Impossibile, al mattino, non salutarla.
Il tempo che passa porta con sé cose buone: la consapevolezza sui propri progetti e scelte, la dolcezza delle relazioni che recano conforto e gioia.
Per noi è stato importante incontrarvi nei Giorni di Orosia e, nella casa in inverno, conversare “su stili e progetti di vita”.
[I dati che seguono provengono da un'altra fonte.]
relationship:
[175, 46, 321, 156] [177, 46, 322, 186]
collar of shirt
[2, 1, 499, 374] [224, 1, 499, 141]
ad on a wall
Ma il tempo che passa ci mette anche di fronte a prove difficili. Le cose cambiano.
Nel tempo presente – e ancor più in quello futuro – si scorgono nuvole nere: scenari di guerra, catastrofi climatiche, pandemia, i carichi complicati delle nostre vite in un mondo complesso e spesso privo di senso.
C’è paura.
Paura di che? Paura del dolore, di soffrire, di morire, per noi e per le persone care.
Che strano.
Proprio la paura e il dolore dovrebbero essere segnali che attivano la ricerca di un cambiamento, e andrebbero monitorati con attenzione.
Sono indicatori per capire se siamo davvero dentro una “buona vita”.
Invece si fa di tutto per rimuoverli: farmaci, pensieri evitanti, strategie varie… e pure tante corbellerie.
Ma la rimozione di paura e dolore serve a poco: spesso rientrano dalla finestra in un’altra forma.
Questo non significa dover rimanere blindati in luoghi che sembrano sicuri.
Preferiamo affrontare tutto questo con la speranza – che non è attesa, ma una tensione attiva, un lavoro, individuale e collettivo.
Ci piace pensare che nella nostra vita ci possa essere uno spazio per questo lavoro.
Qui a Orosia, parlandone, ci entusiasma poter dedicare energie a un impegno che significhi cura: prendersi cura delle persone, delle cose, delle relazioni, della bellezza.
Ci siamo augurate, anche con voi, un Buon Natale con tre parole: cura, bellezza, slancio.
Ci sembrano buoni antidoti alla paura e al dolore. Possono persino cambiare scenari più ampi: politici, sociali.
Quest’anno, vorremmo dedicare i Giorni di Orosia a tutto questo.
Condividerlo. Confrontarci con voi.
E per questa nuova edizione, abbiamo scelto non più l’inverno, ma l’estate: l’aria aperta, la natura che ci accoglie e ci insegna.